Hedging against natural disasters
Hedging against the increasing incidence of natural disasters needs a holistic approach. We cannot outpace nature, certainly not with short-sighted solutions.
Parametric insurance is a good example of how we can increase risk capacity in the event of climate disasters. With more frequent extreme weather events occurring in EMDEs, it provides a safety net for local communities and small businesses. At the same time, it serves as an increasingly valuable product for insurers due to various factors such as its operational efficiency, fixed liability, and data-driven approach.
A notable example of this is the One Acre Fund’s (OAF) partnership with Global Parametrics, to support farmers across Sub-Saharan Africa with critical agricultural services. Last year, the provision of risk capacity cover allowed OAF to scale its activities in Malawi, Zambia, Nigeria and Rwanda.

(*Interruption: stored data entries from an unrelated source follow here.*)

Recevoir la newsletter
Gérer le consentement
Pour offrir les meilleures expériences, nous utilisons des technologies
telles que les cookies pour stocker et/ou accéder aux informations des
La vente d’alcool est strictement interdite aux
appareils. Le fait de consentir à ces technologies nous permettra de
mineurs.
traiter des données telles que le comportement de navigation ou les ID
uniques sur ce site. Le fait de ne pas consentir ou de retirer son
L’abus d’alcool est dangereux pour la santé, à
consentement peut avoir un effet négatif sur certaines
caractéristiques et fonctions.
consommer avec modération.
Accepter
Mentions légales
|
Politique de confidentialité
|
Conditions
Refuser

If there is greater investment in climate-resilient infrastructure over the long-term, the impact of natural disasters is likely to be less severe, i.e., lower pay-outs for insurance companies and potentially lower insurance premiums. In 2024, PIDG mobilised over USD 4bn from the private sector. Our projects provided 5.7 million people with access to improved infrastructure and created thousands of jobs. 64 per cent of our commitments were classified as climate finance, with a focus on both mitigation and adaptation. In other words, there is no shortage of opportunities for stable, low-risk investments in Africa and Asia – it simply needs investors to pause and reconsider their strategy.